## DATASET

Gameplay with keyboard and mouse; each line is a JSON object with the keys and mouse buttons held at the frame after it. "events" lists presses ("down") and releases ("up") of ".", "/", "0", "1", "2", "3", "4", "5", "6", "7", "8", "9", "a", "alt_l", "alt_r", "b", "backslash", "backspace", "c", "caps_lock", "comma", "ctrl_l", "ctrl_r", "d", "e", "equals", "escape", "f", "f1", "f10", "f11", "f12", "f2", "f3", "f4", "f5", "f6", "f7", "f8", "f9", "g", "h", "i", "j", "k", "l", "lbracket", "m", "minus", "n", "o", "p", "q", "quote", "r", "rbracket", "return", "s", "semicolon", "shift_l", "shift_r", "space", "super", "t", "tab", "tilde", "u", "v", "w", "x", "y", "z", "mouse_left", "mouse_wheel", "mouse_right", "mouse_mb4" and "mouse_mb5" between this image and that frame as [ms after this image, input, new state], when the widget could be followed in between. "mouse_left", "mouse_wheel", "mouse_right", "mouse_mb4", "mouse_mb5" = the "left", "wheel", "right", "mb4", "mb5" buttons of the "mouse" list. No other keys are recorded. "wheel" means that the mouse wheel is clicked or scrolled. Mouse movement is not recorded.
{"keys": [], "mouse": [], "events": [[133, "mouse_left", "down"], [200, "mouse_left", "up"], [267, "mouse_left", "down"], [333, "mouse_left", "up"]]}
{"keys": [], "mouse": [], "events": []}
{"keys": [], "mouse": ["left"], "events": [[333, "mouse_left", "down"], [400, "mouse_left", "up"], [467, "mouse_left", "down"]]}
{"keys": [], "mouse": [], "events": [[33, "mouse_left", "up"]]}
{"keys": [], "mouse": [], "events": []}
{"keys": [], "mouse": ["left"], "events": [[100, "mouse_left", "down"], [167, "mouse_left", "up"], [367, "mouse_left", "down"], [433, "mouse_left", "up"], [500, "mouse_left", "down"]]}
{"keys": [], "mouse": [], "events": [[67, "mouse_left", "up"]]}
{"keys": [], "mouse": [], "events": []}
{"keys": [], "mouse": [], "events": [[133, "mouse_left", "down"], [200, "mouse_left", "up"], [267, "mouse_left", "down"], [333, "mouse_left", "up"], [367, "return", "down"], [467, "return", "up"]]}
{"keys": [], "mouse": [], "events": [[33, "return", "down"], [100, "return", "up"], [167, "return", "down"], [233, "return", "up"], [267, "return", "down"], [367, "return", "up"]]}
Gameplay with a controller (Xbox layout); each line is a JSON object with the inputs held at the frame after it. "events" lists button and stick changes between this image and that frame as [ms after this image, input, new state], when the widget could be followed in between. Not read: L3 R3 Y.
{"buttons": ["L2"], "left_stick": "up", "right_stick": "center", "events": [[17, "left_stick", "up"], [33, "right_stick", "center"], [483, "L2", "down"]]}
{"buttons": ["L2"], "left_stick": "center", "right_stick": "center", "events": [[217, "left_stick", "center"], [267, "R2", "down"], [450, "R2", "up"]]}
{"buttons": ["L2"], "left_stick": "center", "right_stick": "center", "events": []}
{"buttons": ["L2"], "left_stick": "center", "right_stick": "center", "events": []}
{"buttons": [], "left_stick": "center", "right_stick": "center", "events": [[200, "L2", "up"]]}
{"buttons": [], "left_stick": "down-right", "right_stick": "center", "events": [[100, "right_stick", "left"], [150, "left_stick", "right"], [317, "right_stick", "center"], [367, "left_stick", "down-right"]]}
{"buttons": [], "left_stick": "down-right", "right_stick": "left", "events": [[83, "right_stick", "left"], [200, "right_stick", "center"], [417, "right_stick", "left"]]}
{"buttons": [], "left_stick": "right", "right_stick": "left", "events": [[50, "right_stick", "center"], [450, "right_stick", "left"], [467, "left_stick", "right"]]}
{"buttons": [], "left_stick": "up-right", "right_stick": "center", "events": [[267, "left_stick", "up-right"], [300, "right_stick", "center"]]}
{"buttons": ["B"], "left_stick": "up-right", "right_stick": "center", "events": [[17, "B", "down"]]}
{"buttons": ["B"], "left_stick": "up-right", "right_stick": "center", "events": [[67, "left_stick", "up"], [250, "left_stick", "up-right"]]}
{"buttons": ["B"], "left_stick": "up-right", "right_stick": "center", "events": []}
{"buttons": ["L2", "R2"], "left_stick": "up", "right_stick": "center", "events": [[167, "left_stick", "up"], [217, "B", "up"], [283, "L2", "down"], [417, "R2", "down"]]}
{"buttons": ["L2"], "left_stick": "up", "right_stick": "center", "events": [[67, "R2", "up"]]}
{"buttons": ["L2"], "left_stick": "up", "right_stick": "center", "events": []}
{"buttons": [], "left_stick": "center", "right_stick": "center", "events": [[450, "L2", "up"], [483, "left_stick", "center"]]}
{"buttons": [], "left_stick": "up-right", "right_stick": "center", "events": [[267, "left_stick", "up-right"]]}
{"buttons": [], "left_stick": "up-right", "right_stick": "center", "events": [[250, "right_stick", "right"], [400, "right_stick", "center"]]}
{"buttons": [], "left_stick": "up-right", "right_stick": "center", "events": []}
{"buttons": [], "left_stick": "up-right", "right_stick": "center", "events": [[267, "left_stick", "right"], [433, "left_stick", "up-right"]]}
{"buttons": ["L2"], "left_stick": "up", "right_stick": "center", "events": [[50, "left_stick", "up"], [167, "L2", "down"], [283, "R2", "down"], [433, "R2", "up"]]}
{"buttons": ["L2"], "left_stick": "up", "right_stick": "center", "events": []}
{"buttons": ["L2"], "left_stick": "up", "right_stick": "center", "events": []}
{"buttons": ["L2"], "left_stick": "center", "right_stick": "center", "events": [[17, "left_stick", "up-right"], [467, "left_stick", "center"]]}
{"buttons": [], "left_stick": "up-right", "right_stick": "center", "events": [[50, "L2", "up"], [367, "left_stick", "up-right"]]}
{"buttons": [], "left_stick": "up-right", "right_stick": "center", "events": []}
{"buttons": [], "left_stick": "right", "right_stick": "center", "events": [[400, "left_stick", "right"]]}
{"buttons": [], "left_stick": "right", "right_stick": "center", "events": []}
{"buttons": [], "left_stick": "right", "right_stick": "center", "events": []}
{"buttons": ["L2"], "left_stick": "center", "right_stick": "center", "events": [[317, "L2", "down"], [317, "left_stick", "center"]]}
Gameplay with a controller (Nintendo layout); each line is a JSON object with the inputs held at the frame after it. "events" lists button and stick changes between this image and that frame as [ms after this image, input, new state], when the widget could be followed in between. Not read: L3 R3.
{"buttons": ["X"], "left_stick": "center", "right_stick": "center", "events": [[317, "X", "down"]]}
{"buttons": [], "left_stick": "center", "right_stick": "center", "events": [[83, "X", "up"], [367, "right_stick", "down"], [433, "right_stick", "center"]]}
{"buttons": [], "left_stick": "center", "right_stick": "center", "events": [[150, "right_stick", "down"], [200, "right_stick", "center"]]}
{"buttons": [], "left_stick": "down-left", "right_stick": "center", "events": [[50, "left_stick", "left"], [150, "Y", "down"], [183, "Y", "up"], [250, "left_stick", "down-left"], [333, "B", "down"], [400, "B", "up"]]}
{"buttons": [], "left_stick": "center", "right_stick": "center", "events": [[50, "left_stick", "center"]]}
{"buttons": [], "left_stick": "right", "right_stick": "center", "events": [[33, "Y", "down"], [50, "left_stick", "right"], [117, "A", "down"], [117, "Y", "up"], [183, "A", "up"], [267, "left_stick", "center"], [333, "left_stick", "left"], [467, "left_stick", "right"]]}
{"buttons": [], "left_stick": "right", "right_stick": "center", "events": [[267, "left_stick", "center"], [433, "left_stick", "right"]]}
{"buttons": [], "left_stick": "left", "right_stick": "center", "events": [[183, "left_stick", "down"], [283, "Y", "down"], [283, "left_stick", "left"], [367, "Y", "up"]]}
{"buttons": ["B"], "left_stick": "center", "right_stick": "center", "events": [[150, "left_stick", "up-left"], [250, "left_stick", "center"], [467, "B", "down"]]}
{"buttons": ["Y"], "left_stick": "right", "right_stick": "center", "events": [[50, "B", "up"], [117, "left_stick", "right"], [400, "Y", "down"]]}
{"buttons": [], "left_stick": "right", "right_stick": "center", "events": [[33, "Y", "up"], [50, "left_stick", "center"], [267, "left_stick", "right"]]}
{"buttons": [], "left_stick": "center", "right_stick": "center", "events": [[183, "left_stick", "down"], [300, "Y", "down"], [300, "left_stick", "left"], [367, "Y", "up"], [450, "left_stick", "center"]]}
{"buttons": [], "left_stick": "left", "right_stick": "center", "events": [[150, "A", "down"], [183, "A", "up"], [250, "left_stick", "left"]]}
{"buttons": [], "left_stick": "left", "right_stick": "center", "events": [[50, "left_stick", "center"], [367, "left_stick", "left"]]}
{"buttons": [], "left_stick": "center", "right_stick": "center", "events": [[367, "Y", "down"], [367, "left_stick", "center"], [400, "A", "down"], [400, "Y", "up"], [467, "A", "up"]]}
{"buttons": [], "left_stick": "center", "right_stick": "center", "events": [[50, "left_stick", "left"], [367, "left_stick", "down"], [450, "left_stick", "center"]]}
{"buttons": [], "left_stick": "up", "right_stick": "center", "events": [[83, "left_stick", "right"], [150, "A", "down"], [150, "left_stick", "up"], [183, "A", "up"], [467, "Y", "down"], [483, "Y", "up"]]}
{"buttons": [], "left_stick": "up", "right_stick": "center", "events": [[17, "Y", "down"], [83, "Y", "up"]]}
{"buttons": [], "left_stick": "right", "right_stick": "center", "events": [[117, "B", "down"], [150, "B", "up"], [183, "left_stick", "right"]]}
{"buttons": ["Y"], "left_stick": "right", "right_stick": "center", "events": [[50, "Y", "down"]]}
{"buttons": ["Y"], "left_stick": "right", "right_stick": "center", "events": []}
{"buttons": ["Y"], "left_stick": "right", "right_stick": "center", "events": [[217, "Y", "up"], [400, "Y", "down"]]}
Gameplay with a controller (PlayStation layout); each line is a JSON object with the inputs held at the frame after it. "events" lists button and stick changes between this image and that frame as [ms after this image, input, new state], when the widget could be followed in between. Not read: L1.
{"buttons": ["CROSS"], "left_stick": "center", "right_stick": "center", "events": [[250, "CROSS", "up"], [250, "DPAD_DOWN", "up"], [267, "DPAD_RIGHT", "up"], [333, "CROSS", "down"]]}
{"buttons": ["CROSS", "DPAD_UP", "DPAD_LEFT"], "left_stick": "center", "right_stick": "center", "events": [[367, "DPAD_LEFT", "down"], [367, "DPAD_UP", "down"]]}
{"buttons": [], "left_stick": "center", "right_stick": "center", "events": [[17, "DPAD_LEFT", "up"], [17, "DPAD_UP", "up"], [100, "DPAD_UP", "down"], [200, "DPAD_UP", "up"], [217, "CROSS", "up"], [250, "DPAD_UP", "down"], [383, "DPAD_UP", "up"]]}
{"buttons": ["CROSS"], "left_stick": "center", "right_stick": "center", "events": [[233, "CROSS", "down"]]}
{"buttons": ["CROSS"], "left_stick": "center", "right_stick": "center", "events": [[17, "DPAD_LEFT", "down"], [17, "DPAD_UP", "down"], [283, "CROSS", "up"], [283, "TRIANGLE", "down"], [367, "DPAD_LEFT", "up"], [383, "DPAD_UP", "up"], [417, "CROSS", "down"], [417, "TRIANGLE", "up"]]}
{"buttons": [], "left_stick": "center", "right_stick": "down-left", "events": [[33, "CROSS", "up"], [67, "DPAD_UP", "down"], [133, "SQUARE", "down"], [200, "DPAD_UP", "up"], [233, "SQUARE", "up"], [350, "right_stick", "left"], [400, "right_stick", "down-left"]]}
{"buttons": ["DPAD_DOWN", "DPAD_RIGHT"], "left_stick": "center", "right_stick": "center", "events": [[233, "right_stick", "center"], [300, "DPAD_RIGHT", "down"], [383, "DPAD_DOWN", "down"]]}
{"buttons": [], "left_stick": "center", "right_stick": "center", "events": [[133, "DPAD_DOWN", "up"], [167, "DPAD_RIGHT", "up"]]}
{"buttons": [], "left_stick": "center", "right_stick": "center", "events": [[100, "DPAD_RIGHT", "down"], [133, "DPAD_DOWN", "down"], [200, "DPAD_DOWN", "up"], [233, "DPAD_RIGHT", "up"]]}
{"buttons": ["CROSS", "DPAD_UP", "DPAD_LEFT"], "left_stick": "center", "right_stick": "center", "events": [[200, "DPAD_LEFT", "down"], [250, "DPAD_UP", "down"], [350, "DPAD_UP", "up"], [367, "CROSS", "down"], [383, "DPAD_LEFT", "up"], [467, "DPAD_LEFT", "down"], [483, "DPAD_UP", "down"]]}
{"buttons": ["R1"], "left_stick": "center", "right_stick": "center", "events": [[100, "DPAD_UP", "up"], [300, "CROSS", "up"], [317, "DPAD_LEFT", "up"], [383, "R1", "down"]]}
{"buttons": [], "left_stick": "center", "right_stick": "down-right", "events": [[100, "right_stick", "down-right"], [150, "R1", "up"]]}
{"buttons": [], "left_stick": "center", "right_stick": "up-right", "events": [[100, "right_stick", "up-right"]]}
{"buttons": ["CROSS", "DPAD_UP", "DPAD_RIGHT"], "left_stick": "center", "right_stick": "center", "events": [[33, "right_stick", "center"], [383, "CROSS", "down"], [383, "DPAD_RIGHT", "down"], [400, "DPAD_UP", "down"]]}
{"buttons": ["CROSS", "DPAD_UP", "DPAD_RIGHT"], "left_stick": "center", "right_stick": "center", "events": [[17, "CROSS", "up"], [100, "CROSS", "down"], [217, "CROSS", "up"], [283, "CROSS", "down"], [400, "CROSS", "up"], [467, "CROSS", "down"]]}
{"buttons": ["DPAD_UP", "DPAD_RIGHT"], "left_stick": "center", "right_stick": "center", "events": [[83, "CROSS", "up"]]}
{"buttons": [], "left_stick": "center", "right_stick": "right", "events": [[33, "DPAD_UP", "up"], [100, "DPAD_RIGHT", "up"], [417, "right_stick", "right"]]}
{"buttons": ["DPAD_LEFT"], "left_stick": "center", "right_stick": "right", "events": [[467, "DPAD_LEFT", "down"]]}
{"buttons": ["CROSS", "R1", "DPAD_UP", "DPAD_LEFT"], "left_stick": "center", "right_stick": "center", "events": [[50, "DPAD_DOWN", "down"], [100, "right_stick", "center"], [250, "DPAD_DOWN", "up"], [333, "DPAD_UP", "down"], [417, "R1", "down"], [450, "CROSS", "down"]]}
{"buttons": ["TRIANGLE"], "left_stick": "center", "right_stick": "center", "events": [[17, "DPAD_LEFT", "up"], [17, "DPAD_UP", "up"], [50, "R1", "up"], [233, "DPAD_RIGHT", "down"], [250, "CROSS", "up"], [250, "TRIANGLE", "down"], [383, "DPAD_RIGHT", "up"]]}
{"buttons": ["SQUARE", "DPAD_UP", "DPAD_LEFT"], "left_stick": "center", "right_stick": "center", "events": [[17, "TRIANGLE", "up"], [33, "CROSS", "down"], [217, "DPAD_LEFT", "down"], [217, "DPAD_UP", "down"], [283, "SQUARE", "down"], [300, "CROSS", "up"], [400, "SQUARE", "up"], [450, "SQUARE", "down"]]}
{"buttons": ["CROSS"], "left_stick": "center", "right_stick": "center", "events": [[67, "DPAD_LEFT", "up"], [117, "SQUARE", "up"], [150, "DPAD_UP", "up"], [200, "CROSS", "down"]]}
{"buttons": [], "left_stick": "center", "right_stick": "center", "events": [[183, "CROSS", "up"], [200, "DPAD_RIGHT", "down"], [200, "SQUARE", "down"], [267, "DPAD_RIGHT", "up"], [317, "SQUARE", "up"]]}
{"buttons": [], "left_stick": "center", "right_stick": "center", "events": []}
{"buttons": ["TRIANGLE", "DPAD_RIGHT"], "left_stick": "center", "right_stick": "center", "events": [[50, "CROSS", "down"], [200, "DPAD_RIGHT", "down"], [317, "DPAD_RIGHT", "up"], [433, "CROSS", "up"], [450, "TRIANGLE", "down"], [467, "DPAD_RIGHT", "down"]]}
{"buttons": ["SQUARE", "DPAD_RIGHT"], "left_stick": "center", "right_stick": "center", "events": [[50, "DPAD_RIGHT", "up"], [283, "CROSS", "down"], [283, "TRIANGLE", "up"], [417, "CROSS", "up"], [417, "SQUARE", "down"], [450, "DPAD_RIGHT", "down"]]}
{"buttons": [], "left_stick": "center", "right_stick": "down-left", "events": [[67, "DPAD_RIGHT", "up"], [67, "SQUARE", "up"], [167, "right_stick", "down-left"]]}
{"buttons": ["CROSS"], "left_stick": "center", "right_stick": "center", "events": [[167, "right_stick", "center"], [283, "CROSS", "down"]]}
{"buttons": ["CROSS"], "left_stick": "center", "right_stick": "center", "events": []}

## EXERCISE DESCRIPTION
State how many lines of the records above contain "inputs", with no words besides the number.

## ANSWER FOR THE TASK
3